RaspberryPiを単体で屋外においておくのはなんとなく物足りないので、とりあえず部品箱から余っていたRTCを取り出して取り付け、時刻保持ができるようにした。 また、LM60と12ビットのA/Dコンバーターを搭載して、複数箇所に温度センサを配置。
 GPIOやバスへのアクセスも、今はWiringPiやProcessing等の環境が整備されているので、SSH経由でソースをちまちま書いて、機能確認できる。
 Linux系の衛星追尾ソフトとTNCをインストールしておけば、単体で衛星追尾と記録も可能になってしまう。 手がまわらないけれど・・・。

屋外設置


RaspberryPi2の基板にはハヤコートによる防水、防湿コーティングを施した。


タカチの防水ケースの中に組み込む。


アンテナも秋月のモービルアンテナから、自作のUHFクロス八木に変更。 天頂パスにも強くなった。


デスクトップのSDR#での受信風景(RTLTCP接続) GOMX-3の9k6信号をとらえたところ。 レンジ570km


熱環境

本体の設置場所に日光があたってしまうので、遮熱板を取り付ける。 これがないと直射日光により、CPU温度が60度を超える。
本当はアクティブな換気を組み込みたいが、 湿気や雨天の水滴の侵入が気になってしまう。日射も含めて、設置場所にかなり影響を受ける要素だ。

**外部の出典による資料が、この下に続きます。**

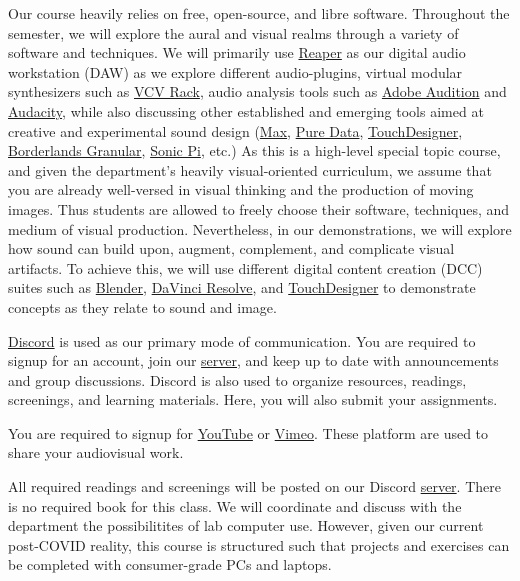 Our course heavily relies on free, open-source, and libre software. Throughout the semester, we will explore the aural and visual realms through a variety of software and techniques. We will primarily use \href{https://www.reaper.fm/}{Reaper} as our digital audio workstation (DAW) as we explore different audio-plugins, virtual modular synthesizers such as \href{https://vcvrack.com/Rack}{VCV Rack}, audio analysis tools such as \href{https://www.adobe.com/products/audition.html}{Adobe Audition} and \href{https://www.audacityteam.org/}{Audacity}, while also discussing other established and emerging tools aimed at creative and experimental sound design (\href{https://cycling74.com/products/max}{Max}, \href{https://puredata.info/}{Pure Data}, \href{https://derivative.ca/}{TouchDesigner}, \href{http://www.borderlands-granular.com/app/}{Borderlands Granular}, \href{https://sonic-pi.net/}{Sonic Pi}, etc.) As this is a high-level special topic course, and given the department's heavily visual-oriented curriculum, we assume that you are already well-versed in visual thinking and the production of moving images. Thus students are allowed to freely choose their software, techniques, and medium of visual production. Nevertheless, in our demonstrations, we will explore how sound can build upon, augment, complement, and complicate visual artifacts. To achieve this, we will use different digital content creation (DCC) suites such as \href{http://blender.org/}{Blender}, \href{https://www.blackmagicdesign.com/products/davinciresolve/}{DaVinci Resolve}, and \href{https://derivative.ca/}{TouchDesigner} to demonstrate concepts as they relate to sound and image.


\href{http://discordapp.com/}{Discord} is used as our primary mode of communication. You are required to signup for an account, join our \href{\discordURL}{server}, and keep up to date with announcements and group discussions. Discord is also used to organize resources, readings, screenings, and learning materials. Here, you will also submit your assignments.

You are required to signup for \href{https://www.youtube.com/}{YouTube} or \href{https://vimeo.com/}{Vimeo}. These platform are used to share your audiovisual work.

All required readings and screenings will be posted on our Discord \href{\discordURL}{server}. There is no required book for this class. We will coordinate and discuss with the department the possibilitites of lab computer use. However, given our current post-COVID reality, this course is structured such that projects and exercises can be completed with consumer-grade PCs and laptops.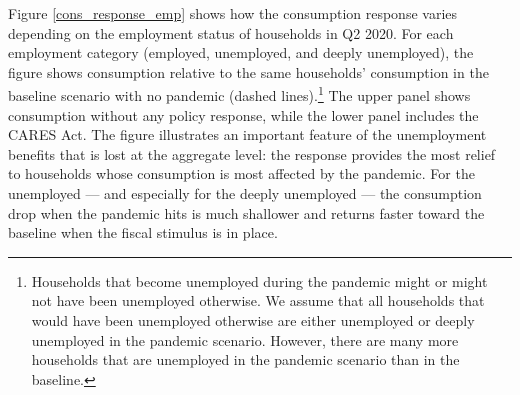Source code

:\documentclass[titlepage,a4paper]{\econtex}
\begin{document}
Figure \ref{cons_response_emp} shows how the consumption response varies depending on the employment status of households in Q2 2020.
For each employment category (employed, unemployed, and deeply unemployed), the figure shows consumption relative to the same households' consumption in the baseline scenario with no pandemic (dashed lines).\footnote{Households that become unemployed during the pandemic might or might not have been unemployed otherwise. We assume that all households that would have been unemployed otherwise are either unemployed or deeply unemployed in the pandemic scenario. However, there are many more households that are unemployed in the pandemic scenario than in the baseline.}
The upper panel shows consumption without any policy response, while the lower panel includes the CARES Act.
The figure illustrates an important feature of the unemployment benefits that is lost at the aggregate level: the response provides the most relief to households whose consumption is most affected by the pandemic.
For the unemployed --- and especially for the deeply unemployed --- the consumption drop when the pandemic hits is much shallower and returns faster toward the baseline when the fiscal stimulus is in place.
\end{document}
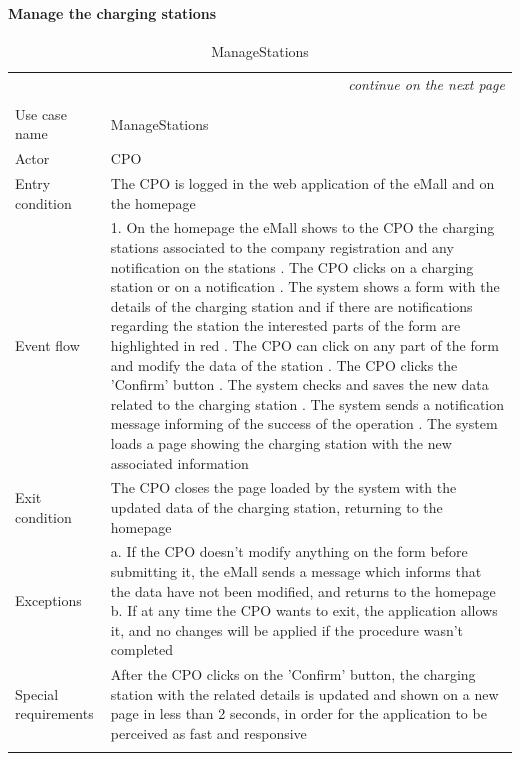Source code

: \paragraph{Manage the charging stations}
\begin{center}
    \begin{longtable}{p{4cm} p{11cm}}
    \multicolumn{2}{r}{\itshape{continue on the next page}}\\
    \endfoot 
    \\
    \endlastfoot
    \hline
     Use case name &  ManageStations\\
     \hline
     Actor & CPO \\
     \hline
     Entry condition & The CPO is logged in the web application of the eMall and on the homepage \\
     \hline
     Event flow &   
        1. On the homepage the eMall shows to the CPO the charging stations associated to the company registration and any notification on the stations \newline
        2. The CPO clicks on a charging station or on a notification \newline 
        3. The system shows a form with the details of the charging station and if there are notifications regarding the station the interested parts of the form are highlighted in red \newline
        4. The CPO can click on any part of the form and modify the data of the station \newline
        5. The CPO clicks the 'Confirm' button \newline
        6. The system checks and saves the new data related to the charging station \newline
        7. The system sends a notification message informing of the success of the operation \newline
        8. The system loads a page showing the charging station with the new associated information\\
     \hline
     Exit condition &  The CPO closes the page loaded by the system with the updated data of the charging station, returning to the homepage \\
     \hline
     Exceptions &   a. If the CPO doesn't modify anything on the form before submitting it, the eMall sends a                       message which informs that the data have not been modified, and returns to the homepage \newline
                    b. If at any time the CPO wants to exit, the application allows it, and no changes will be applied if the procedure wasn't completed \\
     \hline
     Special requirements & After the CPO clicks on the 'Confirm' button, the charging station with the related details is updated and shown on a new page in less than 2 seconds, in order for the application to be perceived as fast and responsive \\
     \hline
    \caption{ManageStations}
    \label{tab:ManageStations}
    \end{longtable}
\end{center}

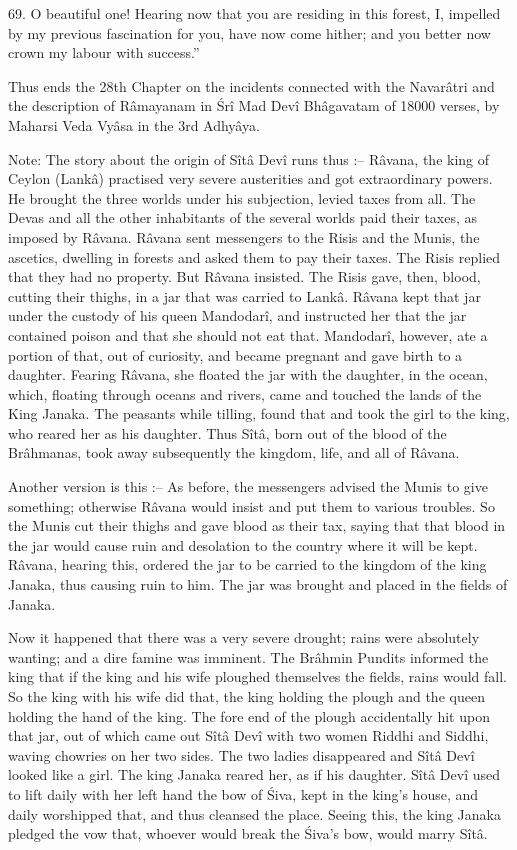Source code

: 69. O beautiful one! Hearing now that you are residing in this forest, I, impelled by my previous fascination for you, have now come hither; and you better now crown my labour with success.''

Thus ends the 28th Chapter on the incidents connected with the Navar\^atri and the description of R\^amayanam in \'Sr\^i Mad Dev\^i Bh\^agavatam of 18000 verses, by Maharsi Veda Vy\^asa in the 3rd Adhy\^aya.

Note: The story about the origin of S\^it\^a Dev\^i runs thus :-- R\^avana, the king of Ceylon (Lank\^a) practised very severe austerities and got extraordinary powers. He brought the three worlds under his subjection, levied taxes from all. The Devas and all the other inhabitants of the several worlds paid their taxes, as imposed by R\^avana. R\^avana sent messengers to the Risis and the Munis, the ascetics, dwelling in forests and asked them to pay their taxes. The Risis replied that they had no property. But R\^avana insisted. The Risis gave, then, blood, cutting their thighs, in a jar that was carried to Lank\^a. R\^avana kept that jar under the custody of his queen Mandodar\^i, and instructed her that the jar contained poison and that she should not eat that. Mandodar\^i, however, ate a portion of that, out of curiosity, and became pregnant and gave birth to a daughter. Fearing R\^avana, she floated the jar with the daughter, in the ocean, which, floating through oceans and rivers, came and touched the lands of the King Janaka. The peasants while tilling, found that and took the girl to the king, who reared her as his daughter. Thus S\^it\^a, born out of the blood of the Br\^ahmanas, took away subsequently the kingdom, life, and all of R\^avana.

Another version is this :-- As before, the messengers advised the Munis to give something; otherwise R\^avana would insist and put them to various troubles. So the Munis cut their thighs and gave blood as their tax, saying that that blood in the jar would cause ruin and desolation to the country where it will be kept. R\^avana, hearing this, ordered the jar to be carried to the kingdom of the king Janaka, thus causing ruin to him. The jar was brought and placed in the fields of Janaka.

Now it happened that there was a very severe drought; rains were absolutely wanting; and a dire famine was imminent. The Br\^ahmin Pundits informed the king that if the king and his wife ploughed themselves the fields, rains would fall. So the king with his wife did that, the king holding the plough and the queen holding the hand of the king. The fore end of the plough accidentally hit upon that jar, out of which came out S\^it\^a Dev\^i with two women Riddhi and Siddhi, waving chowries on her two sides. The two ladies disappeared and S\^it\^a Dev\^i looked like a girl. The king Janaka reared her, as if his daughter. S\^it\^a Dev\^i used to lift daily with her left hand the bow of \'Siva, kept in the king's house, and daily worshipped that, and thus cleansed the place. Seeing this, the king Janaka pledged the vow that, whoever would break the \'Siva's bow, would marry S\^it\^a.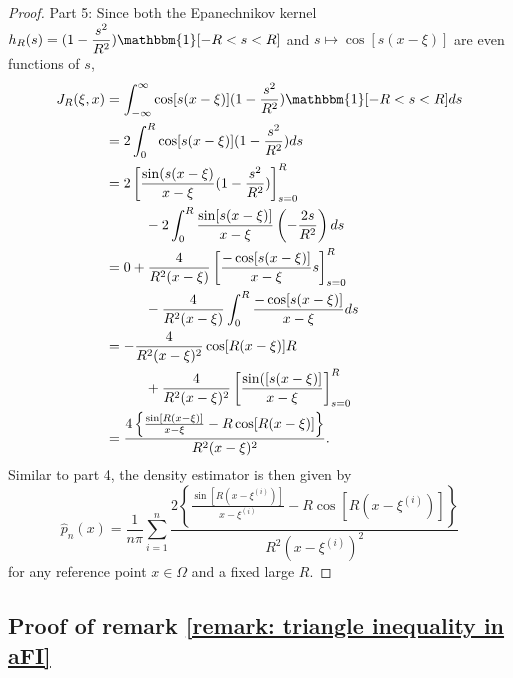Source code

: \documentclass[%
 reprint,
 amsmath,amssymb,
 aps,
]{revtex4-2}
\begin{document}
\begin{proof}
    Part 5: Since both the Epanechnikov kernel $\displaystyle h_R(s) = (1 - \frac{s^2}{R^2}) \mathbbm{1}[-R < s < R]$ and $s \mapsto \cos[s(x - \xi)]$ are even functions of $s$,
    \begin{align*}
        J_R(\xi, x) & = \int_{-\infty}^\infty \cos[s(x - \xi)](1 - \frac{s^2}{R^2}) \mathbbm{1}[-R < s < R]ds \\
        & = 2 \int_0^R \cos[s(x - \xi)](1 - \frac{s^2}{R^2}) ds \\
        & = 2\left[\frac{\sin(s(x - \xi)}{x - \xi}(1 - \frac{s^2}{R^2}) \right]^R_{s = 0} \\
        & \hspace{1cm} -2\int_0^R \frac{\sin[s(x - \xi)]}{x - \xi}\left(-\frac{2s}{R^2} \right) ds \\
        & = 0 + \frac{4}{R^2(x - \xi)} \left[\frac{-\cos[s(x - \xi)]}{x - \xi}s \right]^R_{s = 0} \\
        & \hspace{1cm} - \frac{4}{R^2(x - \xi)} \int_0^R \frac{-\cos[s(x - \xi)]}{x - \xi} ds \\
        & = -\frac{4}{R^2(x - \xi)^2}\cos[R(x - \xi)]R \\
        & \hspace{1cm} + \frac{4}{R^2(x - \xi)^2}\left[\frac{\sin([s(x - \xi)]}{x - \xi} \right]^R_{s = 0} \\
        & = \frac{4\left\{\frac{\sin[R(x - \xi)]}{x - \xi} - R\cos[R(x - \xi)] \right\}}{R^2(x - \xi)^2}.
    \end{align*}
    Similar to part 4, the density estimator is then given by
    \begin{equation*}
        \hat{p}_n(x) = \frac{1}{n\pi} \sum_{i = 1}^n \frac{2\left\{\frac{\sin[R(x - \xi^{(i)})]}{x - \xi^{(i)}} - R\cos[R(x - \xi^{(i)})] \right\}}{R^2(x - \xi^{(i)})^2}
    \end{equation*}
    for any reference point $x \in \Omega$ and a fixed large $R$.
\end{proof}

\subsection{Proof of remark \ref{remark: triangle inequality in aFI}}
\end{document}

  遮熱板は発泡スチロール板に0.2mm厚の粘着シート付きアルミ板を貼り付けて、アルミテープで四辺を固定しただけの代物。 熱赤外を反射して、筐体内への熱の侵入を抑える。
筐体にはアメリカの神話的ツール、ダクトテープで仮止めしている。

 間に合わせな構成で電源を入れてから1ヶ月ほど経過したが、まだ異常なく稼働してくれている。 CPU温度は昼間には45℃~50℃、夜間に35℃~40℃となっている。 Raspberry Pi3あたりでは厳しくなってきそうだ。

追記:半年ほど運用した結果

半年ほど稼働させた結果だが、途中でSSHアクセスが不可能になった。
回収してみると、秋月の5VACアダプタの出力がおかしくなり、Raspi起動時にUSBのドライバ読み込みの時点で無限ループに入っていたことが分かった。
温度環境が厳しいと、電源の耐環境性能が寿命を左右する。
ということで、ACアダプタを換装し、運用を再開した。
LANケーブルなどは、特に防水加工もなく野ざらしで4年目に突入するけど、通信に問題は起きていない。